This means that your planning application will be decided by the political members of the Development & Planning Authority ("DPA") at a meeting which will be open to the public.
Most planning applications are determined by the planning officers (typically, more than 95%) but in certain circumstances, they will be determined by the political members of the DPA. Those circumstances include cases where the application involves a departure from the DPA’s established policies; where the application appears to raise particularly contentious or sensitive issues; and where an appeal to the Planning Tribunal, or other legal challenge, appears likely.
As with all other planning applications, the planning officers will prepare a planning report setting out all of the relevant planning policies and considerations, a summary of any representations received from third parties, a summary of any consultation responses received from other organisations or States' departments and a recommendation as to whether planning permission should be granted.
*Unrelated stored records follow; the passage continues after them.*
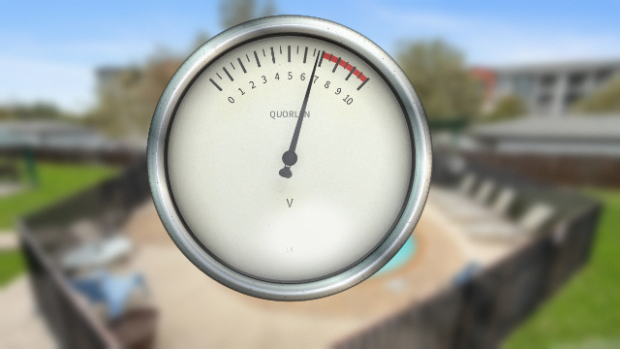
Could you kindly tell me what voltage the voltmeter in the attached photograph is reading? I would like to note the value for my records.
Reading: 6.75 V
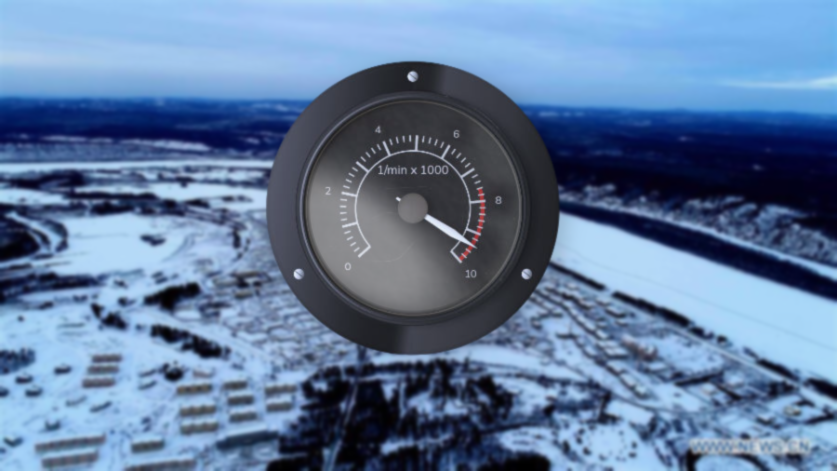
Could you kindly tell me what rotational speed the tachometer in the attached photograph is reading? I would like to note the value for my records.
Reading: 9400 rpm
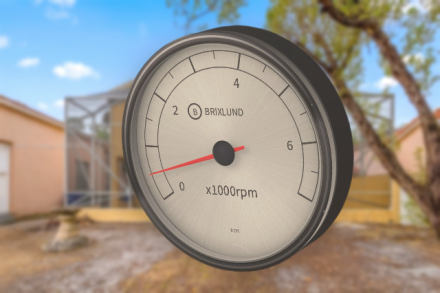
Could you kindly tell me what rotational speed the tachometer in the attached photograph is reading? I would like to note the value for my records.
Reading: 500 rpm
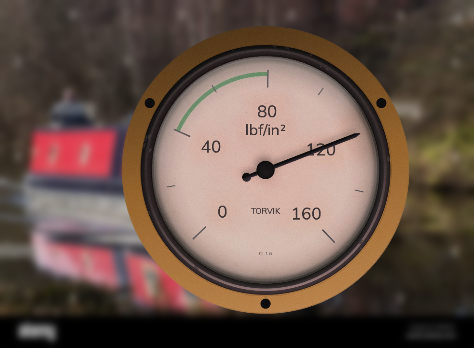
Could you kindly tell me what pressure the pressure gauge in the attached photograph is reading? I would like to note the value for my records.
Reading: 120 psi
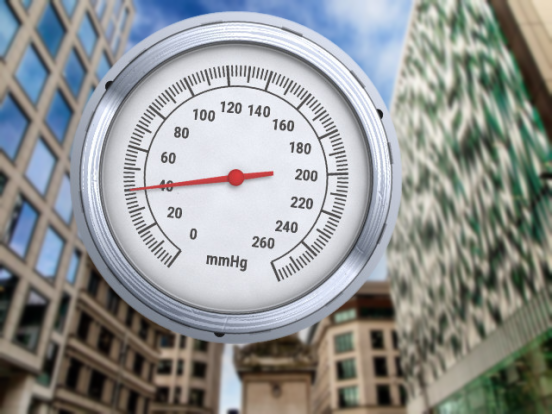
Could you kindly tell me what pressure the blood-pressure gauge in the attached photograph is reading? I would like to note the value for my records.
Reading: 40 mmHg
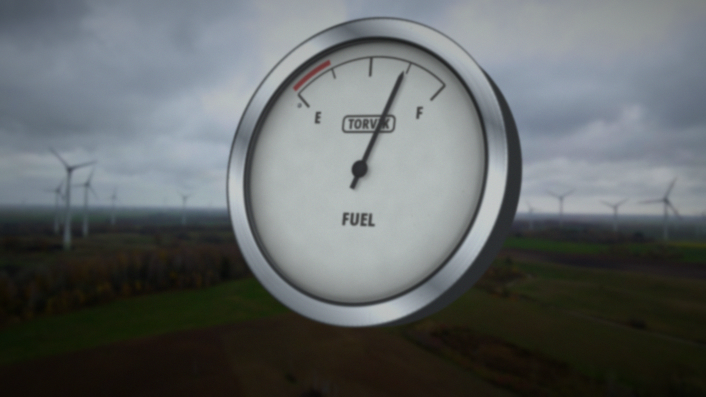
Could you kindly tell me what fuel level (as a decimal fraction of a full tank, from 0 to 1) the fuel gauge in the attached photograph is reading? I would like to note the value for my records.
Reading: 0.75
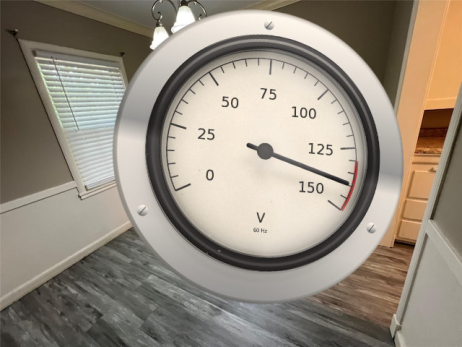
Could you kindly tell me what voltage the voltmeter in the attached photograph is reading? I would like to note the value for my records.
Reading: 140 V
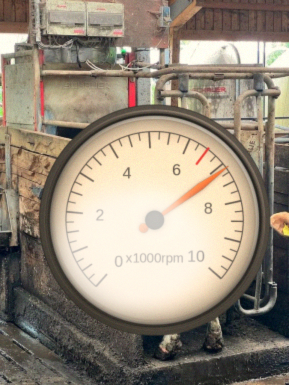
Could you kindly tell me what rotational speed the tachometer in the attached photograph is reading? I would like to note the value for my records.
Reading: 7125 rpm
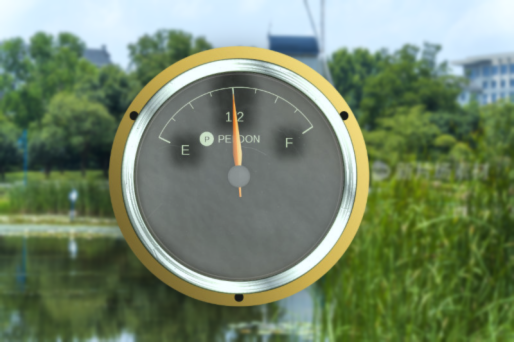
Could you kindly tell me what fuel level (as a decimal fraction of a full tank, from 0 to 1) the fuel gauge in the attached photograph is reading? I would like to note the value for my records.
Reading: 0.5
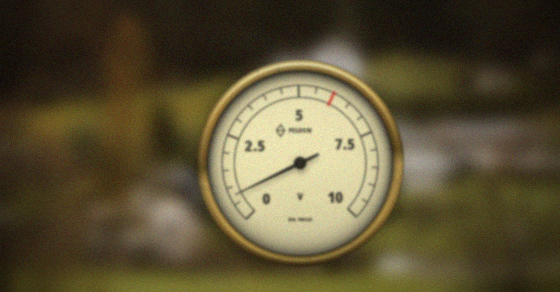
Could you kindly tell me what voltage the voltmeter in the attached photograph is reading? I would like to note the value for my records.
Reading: 0.75 V
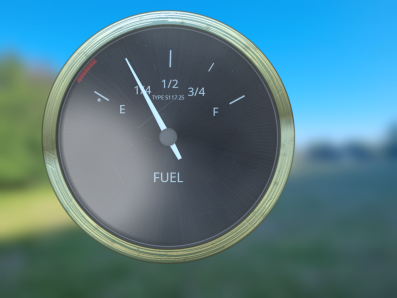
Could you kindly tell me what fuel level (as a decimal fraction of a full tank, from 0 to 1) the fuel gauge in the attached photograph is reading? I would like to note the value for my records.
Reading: 0.25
This report is published on the States' website (together with the agenda for the meeting) five working days before the meeting is held.
At the meeting, the planning officers will introduce the application and explain their recommendation and then the speakers will be heard. First, any person who submitted a representation in writing and who has also notified the Planning Service of their intention to speak (in both cases, within the required timeframes) will speak for their allotted time (a maximum of four minutes each). The applicant and/or their agent are then given the opportunity to speak.
The political members then debate the application and ask any questions of the officers before making a decision. They may not agree with the officer's recommendation but in such circumstances, they must be very careful as any disagreement must be on the basis of relevant material planning considerations. Members must take special care to ensure that clear reasons are given for any disagreement and their decision. Failure to do so could leave the DPA's decision open to legal challenge.